If thy children have sinned against him, and he hath cast them away for their transgression;
If your children have sinned against him, He has delivered them into the hand of their disobedience.
If thy children have sinned against him, and he have delivered them into the hand of their transgression:
If thy children have sinned - I know thy children have been cut off by a terrible judgment; but was it not because by transgression they had filled up the measure of their iniquity?
And he have cast them away - Has sent them off, says the Targum, to the place of their transgression - to that punishment due to their sins.

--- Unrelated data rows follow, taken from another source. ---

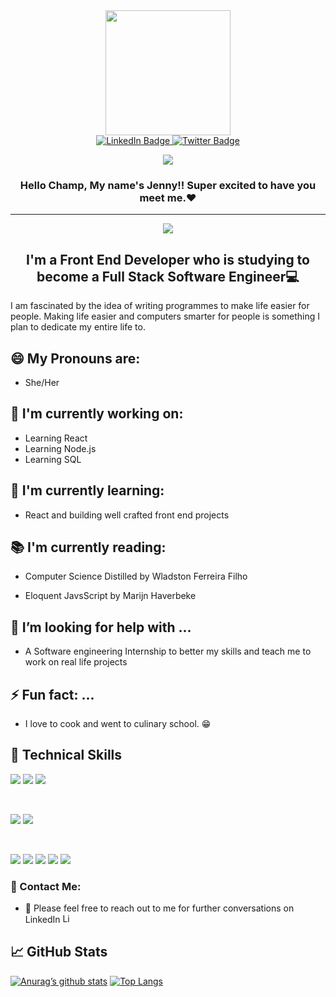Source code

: <div id="header" align="center">
  <img src="https://media.giphy.com/media/hpXdHPfFI5wTABdDx9/giphy.gif" width="200"/>
</div>

<div id="badges" align= "center">
  <a href="https://www.linkedin.com/in/jennifer-iroh-68a179185/">
    <img src="https://img.shields.io/badge/LinkedIn-blue?style=for-the-badge&logo=linkedin&logoColor=white" alt="LinkedIn Badge"/>
  </a>
  <a href="https://mobile.twitter.com/2204mph">
    <img src="https://img.shields.io/badge/Twitter-blue?style=for-the-badge&logo=twitter&logoColor=white" alt="Twitter Badge"/>
  </a>
</div>

<p align="center">
<img src="https://komarev.com/ghpvc/?username=Jennifer-Iroh&style=flat-square&color=blue" />
</p>

<h3 align ="center">
Hello Champ, My name's Jenny!! Super excited to have you meet me.❤
</h3>
<hr/>

<p align = "center">
<img src = "https://user-images.githubusercontent.com/66979765/164052319-16b25665-9cd9-4c8d-ac47-30698d5a969a.png ">
</p>

<h2 align="center">
I'm a Front End Developer who is studying to become a Full Stack Software Engineer💻
</h2>

I am fascinated by the idea of writing programmes to make life easier for people. Making life easier and computers smarter for people is something I plan to dedicate my entire life to.

## 😄 My Pronouns are:

- She/Her

## 🔭 I'm currently working on:

- Learning React
- Learning Node.js
- Learning SQL

## 🌱 I'm currently learning:

- React and building well crafted front end projects

## 📚 I'm currently reading:

- Computer Science Distilled by Wladston Ferreira Filho

- Eloquent JavsScript by Marijn Haverbeke

## 🤔 I’m looking for help with ...

- A Software engineering Internship to better my skills and teach me to work on real life projects

## ⚡ Fun fact: ...

- I love to cook and went to culinary school. 😁

## 💼 Technical Skills

![](https://img.shields.io/badge/Code-JavaScript-informational?style=flat&logo=JavaScript&color=F7DF1E)
![](https://img.shields.io/badge/Code-HTML5-informational?style=flat&logo=HTML5&color=E34F26)
![](https://img.shields.io/badge/Code-Python-informational?style=flat&logo=Python&color=003B57)

</br>

![](https://img.shields.io/badge/Style-CSS3-informational?style=flat&logo=CSS3&color=1572B6)
![](https://img.shields.io/badge/Style-Bootstrap-informational?style=flat&logo=Bootstrap&color=7952B3)

</br>

![](https://img.shields.io/badge/Tools-Git-informational?style=flat&logo=Git&color=F05032)
![](https://img.shields.io/badge/Tools-GitHub-informational?style=flat&logo=GitHub&color=181717)
![](https://img.shields.io/badge/Tools-Netlify-informational?style=flat&logo=netlify&color=00C7B7)
![](https://img.shields.io/badge/Tools-Figma-informational?style=flat&logo=Figma&color=F24E1E)
![](https://img.shields.io/badge/Tools-AdobeXd-informational??style=for-the-badge&logo=Adobe%20XD&logoColor=#FF61F6)

### 🤝 Contact Me:

- 💬 Please feel free to reach out to me for further conversations on LinkedIn <a href="https://www.linkedin.com/in/jennifer-iroh-68a179185/">
  <img src="https://img.shields.io/badge/LinkedIn-blue?style=for-the-badge&logo=linkedin&logoColor=white" height="15px" alt="LinkedIn Badge"/>
  </a>
  </br>

## 📈 GitHub Stats

[![Anurag’s github stats](https://github-readme-stats.vercel.app/api?username=Jennifer-Iroh)](https://github.com/Jennifer-Iroh)
[![Top Langs](https://github-readme-stats.vercel.app/api/top-langs/?username=Jennifer-Iroh&layout=compact)](https://github.com/Jenifer-Iroh)
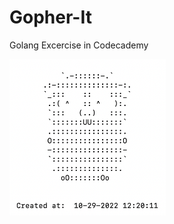 # Gopher-It
Golang Excercise in Codecademy

<img src="gopher-it.png" width=250 height=250 alt="Gopher It result" />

If thy children have sinned against him - Bildad here assumes that the children of Job had been wicked, and had been cut off in their sins. This must have cut him to the quick, for there was nothing which a bereaved father would feel more acutely than this. The meaning here is somewhat weakened by the word "if." The Hebrew אם 'ı̂m is rather to be taken in the sense of "since" - assuming it as an indisputable point, or taking it for granted. It was not a supposition that if they should now do it, certain other consequences would follow; but the idea is, that since they had been cut off in their sins, if Job would even now seek God with a proper spirit, he might be restored to prosperity, though his beginning should be small; Job 8:7.
And he have cast them away - Bildad supposes that they had been disowned by God, and had been put to death.
For their transgression - Margin, in the hand of their. The Hebrew is, by the hand of their transgression; i. e, their sin has been the cause of it, or it has been by the instrumentality of their sin. What foundation Bildad had for this opinion, derived from the life and character of the sons of Job, we have no means of ascertaining. The probability is, however, that he had learned in general that they had been cut off; and that, on the general principle which he maintained, that God deals with men in this life according to their character, he inferred that they must have been distinguished for wickedness. Men not unfrequently argue in this way when sudden calamity comes upon others.
8:4 If - If thou wast innocent, thy children, upon whom a great part of these calamities fell, might be guilty; and therefore God is not unrighteous in these proceedings.